**Page**
This document describes a smart contract platform built on top of a globally distributed computing network such as Ethereum or Rootstock. The suggested Proof-of-Asset (PoA) scheme will enable users to seamlessly trade tokens, which represent different types of Foreign-Asset on all ERC20 compatible markets.

The basic idea is to create a number of PoA contracts, each representing a different foreign asset. By linking the token contract to a digital trust fund DTF, there will be a near 1:1 coupling between the value of the token and the foreign asset.

Users can purchase PoA-Token in exchange for Native-Currency, trade them, or hold them and receive a share of any dividends that the asset pays out.

Investors may redeem their PoA tokens, prompting the DTF to liquidate the corresponding foreign assets and refund their current market value in native currency.

Table of Contents

1. Overview

During a contribution period, Brickblock tokens (BBT) will be distributed among participating contributors. Brickblock tokens can be traded on any market, or locked up in order to generate so called access tokens (ACT). Access tokens are required to pay the fees for operating PoA contracts and keeping them alive over time. Proof-of-Asset tokens represent a certain foreign asset available to trade on the Brickblock platform. The assets backing those tokens are held by a pulicly auditable digital trust fund. All these tokens implement the ERC20 specification and are seamlessly tradeable on compatible third-party markets.

Figure 1: The different types of tokens, and how they interact

2. Brickblock

Brickblock will be represented by a smart contract that runs on the blockchain, which handles broker registration and manages individual PoA contracts.

2.1. Brickblock Token (BBT)

The Brickblock contract itself implements an ERC20-compatible token, which will be distributed to the contributors of our fundraiser.

In addition to being tradeable, these tokens are needed to generate new access tokens.

2.2. Access Token (ACT)

Access tokens are required to pay fees to operate PoA contracts and keep them alive. They can only be generated by locking BBT into the access token contract.

**Listing**
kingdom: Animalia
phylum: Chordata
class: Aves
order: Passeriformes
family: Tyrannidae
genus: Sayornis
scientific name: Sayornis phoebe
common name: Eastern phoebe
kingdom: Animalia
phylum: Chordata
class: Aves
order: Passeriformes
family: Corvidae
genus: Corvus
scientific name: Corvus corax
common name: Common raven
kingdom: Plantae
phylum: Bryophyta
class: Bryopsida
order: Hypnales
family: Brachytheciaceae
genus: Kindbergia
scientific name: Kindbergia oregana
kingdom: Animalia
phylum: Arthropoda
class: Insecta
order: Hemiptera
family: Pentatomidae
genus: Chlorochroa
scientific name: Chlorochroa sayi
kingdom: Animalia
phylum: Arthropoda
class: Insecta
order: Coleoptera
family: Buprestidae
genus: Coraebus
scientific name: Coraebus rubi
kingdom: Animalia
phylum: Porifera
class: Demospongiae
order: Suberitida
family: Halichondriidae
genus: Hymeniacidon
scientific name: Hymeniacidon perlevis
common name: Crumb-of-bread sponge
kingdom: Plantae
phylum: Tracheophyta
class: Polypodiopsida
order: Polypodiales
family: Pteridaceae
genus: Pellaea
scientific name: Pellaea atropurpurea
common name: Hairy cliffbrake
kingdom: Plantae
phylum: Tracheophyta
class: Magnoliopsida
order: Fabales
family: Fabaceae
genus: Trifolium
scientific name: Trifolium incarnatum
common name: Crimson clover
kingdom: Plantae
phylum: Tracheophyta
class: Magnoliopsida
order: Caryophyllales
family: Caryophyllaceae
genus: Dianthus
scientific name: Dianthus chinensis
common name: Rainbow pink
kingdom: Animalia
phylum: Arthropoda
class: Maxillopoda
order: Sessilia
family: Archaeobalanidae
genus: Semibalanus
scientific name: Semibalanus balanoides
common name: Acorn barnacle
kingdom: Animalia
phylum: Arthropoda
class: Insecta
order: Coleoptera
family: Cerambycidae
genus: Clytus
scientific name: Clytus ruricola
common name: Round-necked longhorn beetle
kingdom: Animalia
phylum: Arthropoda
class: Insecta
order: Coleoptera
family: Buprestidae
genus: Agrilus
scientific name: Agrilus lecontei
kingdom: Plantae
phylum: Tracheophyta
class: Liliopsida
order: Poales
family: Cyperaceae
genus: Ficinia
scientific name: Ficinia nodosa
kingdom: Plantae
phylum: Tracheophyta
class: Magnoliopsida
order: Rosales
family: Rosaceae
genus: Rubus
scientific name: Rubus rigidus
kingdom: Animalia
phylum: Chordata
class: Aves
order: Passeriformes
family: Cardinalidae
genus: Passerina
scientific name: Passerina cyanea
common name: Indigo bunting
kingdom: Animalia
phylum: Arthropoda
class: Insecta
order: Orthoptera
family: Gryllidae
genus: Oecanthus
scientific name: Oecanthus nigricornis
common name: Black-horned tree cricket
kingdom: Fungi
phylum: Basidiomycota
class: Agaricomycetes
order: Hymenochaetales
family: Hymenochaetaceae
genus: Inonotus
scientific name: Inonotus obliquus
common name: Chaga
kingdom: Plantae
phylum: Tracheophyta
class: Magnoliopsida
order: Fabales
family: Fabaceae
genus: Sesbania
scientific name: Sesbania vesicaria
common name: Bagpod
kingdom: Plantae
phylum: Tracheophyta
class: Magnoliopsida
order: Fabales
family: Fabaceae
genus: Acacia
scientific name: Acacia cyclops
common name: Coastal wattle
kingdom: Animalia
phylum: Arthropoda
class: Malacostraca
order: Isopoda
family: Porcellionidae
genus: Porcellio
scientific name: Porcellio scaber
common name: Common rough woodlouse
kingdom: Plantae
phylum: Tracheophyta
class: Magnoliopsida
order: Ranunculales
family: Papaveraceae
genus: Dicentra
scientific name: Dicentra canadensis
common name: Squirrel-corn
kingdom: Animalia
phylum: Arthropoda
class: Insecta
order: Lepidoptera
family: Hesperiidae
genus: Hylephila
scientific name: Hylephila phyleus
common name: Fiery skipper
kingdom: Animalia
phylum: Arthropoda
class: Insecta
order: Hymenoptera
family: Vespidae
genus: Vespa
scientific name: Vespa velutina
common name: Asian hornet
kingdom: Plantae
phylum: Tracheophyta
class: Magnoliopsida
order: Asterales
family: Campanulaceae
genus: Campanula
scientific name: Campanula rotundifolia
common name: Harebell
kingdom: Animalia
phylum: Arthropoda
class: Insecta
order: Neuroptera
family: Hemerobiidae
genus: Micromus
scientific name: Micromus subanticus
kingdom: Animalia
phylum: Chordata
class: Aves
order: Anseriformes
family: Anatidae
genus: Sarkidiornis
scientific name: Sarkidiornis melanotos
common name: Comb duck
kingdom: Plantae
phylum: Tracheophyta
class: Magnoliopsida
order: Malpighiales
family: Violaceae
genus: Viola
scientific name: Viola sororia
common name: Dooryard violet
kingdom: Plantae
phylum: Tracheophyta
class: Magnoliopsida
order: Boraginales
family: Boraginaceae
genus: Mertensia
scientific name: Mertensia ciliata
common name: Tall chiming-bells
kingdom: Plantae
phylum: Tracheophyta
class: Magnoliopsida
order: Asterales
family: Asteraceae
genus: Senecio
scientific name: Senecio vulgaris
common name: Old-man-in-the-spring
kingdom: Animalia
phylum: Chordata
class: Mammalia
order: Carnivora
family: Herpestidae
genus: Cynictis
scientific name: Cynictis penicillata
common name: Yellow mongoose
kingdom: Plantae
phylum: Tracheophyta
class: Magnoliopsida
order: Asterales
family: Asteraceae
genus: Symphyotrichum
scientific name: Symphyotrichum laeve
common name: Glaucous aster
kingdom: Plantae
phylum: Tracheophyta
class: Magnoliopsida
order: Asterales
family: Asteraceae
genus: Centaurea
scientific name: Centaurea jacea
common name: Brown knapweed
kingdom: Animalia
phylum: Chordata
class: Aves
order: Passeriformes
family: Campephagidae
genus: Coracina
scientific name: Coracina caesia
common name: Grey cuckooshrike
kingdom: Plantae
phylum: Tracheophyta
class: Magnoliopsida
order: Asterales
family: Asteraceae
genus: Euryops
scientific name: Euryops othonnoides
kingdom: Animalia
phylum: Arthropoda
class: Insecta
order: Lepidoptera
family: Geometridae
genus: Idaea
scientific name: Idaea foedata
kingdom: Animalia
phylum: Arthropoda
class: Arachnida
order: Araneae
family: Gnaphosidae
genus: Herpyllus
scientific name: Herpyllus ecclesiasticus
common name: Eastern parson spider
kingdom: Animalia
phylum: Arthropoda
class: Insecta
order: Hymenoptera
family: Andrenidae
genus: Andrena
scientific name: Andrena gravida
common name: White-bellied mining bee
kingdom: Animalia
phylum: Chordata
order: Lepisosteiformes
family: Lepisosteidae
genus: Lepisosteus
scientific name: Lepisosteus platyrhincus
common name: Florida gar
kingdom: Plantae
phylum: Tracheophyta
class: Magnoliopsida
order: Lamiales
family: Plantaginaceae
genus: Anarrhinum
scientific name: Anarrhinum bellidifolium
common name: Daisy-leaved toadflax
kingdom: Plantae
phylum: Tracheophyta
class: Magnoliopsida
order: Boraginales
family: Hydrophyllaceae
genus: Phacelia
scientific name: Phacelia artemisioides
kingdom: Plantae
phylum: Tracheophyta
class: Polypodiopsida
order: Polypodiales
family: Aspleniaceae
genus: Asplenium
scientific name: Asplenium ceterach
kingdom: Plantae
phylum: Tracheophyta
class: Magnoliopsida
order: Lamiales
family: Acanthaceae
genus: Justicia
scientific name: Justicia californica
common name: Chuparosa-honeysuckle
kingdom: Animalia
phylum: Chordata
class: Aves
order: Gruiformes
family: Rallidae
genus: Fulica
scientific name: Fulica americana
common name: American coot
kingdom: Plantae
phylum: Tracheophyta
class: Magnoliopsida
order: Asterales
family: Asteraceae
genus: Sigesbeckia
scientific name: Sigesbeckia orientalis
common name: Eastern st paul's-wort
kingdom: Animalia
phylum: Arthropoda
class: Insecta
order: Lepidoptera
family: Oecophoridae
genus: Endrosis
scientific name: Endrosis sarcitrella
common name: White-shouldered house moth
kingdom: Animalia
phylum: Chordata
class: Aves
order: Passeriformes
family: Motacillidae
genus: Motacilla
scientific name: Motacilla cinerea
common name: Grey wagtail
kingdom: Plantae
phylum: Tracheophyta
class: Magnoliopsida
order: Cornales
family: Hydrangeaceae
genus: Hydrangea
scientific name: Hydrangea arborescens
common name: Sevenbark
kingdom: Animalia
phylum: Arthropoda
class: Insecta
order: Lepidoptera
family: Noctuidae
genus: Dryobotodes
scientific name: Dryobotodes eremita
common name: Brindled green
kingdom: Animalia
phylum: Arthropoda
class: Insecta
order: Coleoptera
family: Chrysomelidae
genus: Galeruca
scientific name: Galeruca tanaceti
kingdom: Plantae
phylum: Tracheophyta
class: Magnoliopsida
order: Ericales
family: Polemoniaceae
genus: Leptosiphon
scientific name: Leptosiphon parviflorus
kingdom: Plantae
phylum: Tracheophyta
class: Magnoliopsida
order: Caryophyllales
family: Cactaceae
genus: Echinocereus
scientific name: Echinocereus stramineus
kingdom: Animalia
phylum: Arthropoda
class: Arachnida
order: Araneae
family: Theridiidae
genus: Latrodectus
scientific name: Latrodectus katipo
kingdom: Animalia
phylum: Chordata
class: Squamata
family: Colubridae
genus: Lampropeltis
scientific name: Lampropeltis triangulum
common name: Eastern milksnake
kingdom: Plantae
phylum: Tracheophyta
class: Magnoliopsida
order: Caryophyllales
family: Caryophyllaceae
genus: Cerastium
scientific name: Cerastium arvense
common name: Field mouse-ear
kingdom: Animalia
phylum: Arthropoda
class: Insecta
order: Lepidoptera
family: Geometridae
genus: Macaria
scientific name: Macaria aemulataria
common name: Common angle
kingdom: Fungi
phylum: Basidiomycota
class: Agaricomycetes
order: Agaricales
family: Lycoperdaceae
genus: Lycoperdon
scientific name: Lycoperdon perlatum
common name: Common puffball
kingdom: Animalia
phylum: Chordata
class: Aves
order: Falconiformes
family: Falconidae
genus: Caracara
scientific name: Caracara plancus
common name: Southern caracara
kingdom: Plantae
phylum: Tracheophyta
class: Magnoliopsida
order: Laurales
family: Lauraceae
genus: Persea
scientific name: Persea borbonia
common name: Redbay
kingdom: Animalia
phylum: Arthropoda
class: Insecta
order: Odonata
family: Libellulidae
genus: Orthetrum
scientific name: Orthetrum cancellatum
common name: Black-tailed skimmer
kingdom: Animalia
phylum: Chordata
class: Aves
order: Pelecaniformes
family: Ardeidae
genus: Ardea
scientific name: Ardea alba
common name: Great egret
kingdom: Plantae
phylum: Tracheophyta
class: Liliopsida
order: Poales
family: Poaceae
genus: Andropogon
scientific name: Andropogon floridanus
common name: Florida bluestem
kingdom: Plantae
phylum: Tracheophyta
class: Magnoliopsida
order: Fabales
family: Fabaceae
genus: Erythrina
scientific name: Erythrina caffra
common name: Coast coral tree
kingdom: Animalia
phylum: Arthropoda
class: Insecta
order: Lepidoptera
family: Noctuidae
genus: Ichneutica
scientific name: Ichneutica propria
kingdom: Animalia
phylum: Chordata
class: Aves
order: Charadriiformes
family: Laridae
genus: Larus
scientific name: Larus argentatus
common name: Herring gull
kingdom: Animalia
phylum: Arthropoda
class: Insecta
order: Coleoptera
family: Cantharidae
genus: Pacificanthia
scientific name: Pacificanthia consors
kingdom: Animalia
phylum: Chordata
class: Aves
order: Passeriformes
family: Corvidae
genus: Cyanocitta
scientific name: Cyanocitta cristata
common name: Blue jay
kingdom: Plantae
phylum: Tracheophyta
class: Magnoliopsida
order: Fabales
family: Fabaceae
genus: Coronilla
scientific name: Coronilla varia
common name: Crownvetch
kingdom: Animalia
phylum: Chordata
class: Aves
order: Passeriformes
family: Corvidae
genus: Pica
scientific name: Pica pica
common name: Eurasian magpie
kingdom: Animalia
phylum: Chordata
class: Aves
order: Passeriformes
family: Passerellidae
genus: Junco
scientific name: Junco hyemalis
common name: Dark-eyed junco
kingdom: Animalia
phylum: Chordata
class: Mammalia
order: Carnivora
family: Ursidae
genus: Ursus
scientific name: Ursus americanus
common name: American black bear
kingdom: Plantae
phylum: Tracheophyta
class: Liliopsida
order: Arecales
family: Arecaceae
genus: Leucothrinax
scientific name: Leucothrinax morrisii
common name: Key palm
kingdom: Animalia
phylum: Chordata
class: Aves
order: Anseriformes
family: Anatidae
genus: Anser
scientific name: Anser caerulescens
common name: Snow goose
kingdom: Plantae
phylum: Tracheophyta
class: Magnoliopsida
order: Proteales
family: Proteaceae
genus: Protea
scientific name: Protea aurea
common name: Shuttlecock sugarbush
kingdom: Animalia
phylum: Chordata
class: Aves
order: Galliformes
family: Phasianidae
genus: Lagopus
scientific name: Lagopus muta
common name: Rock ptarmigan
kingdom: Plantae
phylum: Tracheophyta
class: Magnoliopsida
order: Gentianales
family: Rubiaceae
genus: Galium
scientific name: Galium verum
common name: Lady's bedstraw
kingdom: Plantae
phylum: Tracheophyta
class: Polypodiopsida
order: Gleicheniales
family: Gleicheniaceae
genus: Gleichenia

**Written tasks**
(a) According to the Brickblock text, what must be locked into the access token contract to generate access tokens?
(b) Rewrite the paragraph of the Brickblock text beginning "During a contribution period" as a short list that keeps its main facts.
The data above is separate material, unrelated to the Brickblock text.

**Outputs for the tasks**
(a) Brickblock tokens (BBT).

(b)
- Brickblock tokens (BBT) are distributed among contributors during a contribution period.
- BBT can be traded on any market or locked up to generate access tokens (ACT).
- Access tokens pay the fees for operating PoA contracts and keeping them alive.
- Proof-of-Asset tokens represent foreign assets tradeable on the Brickblock platform.
- The assets backing those tokens are held by a digital trust fund that the public can audit.
- All these tokens implement the ERC20 specification and can be traded on compatible third-party markets.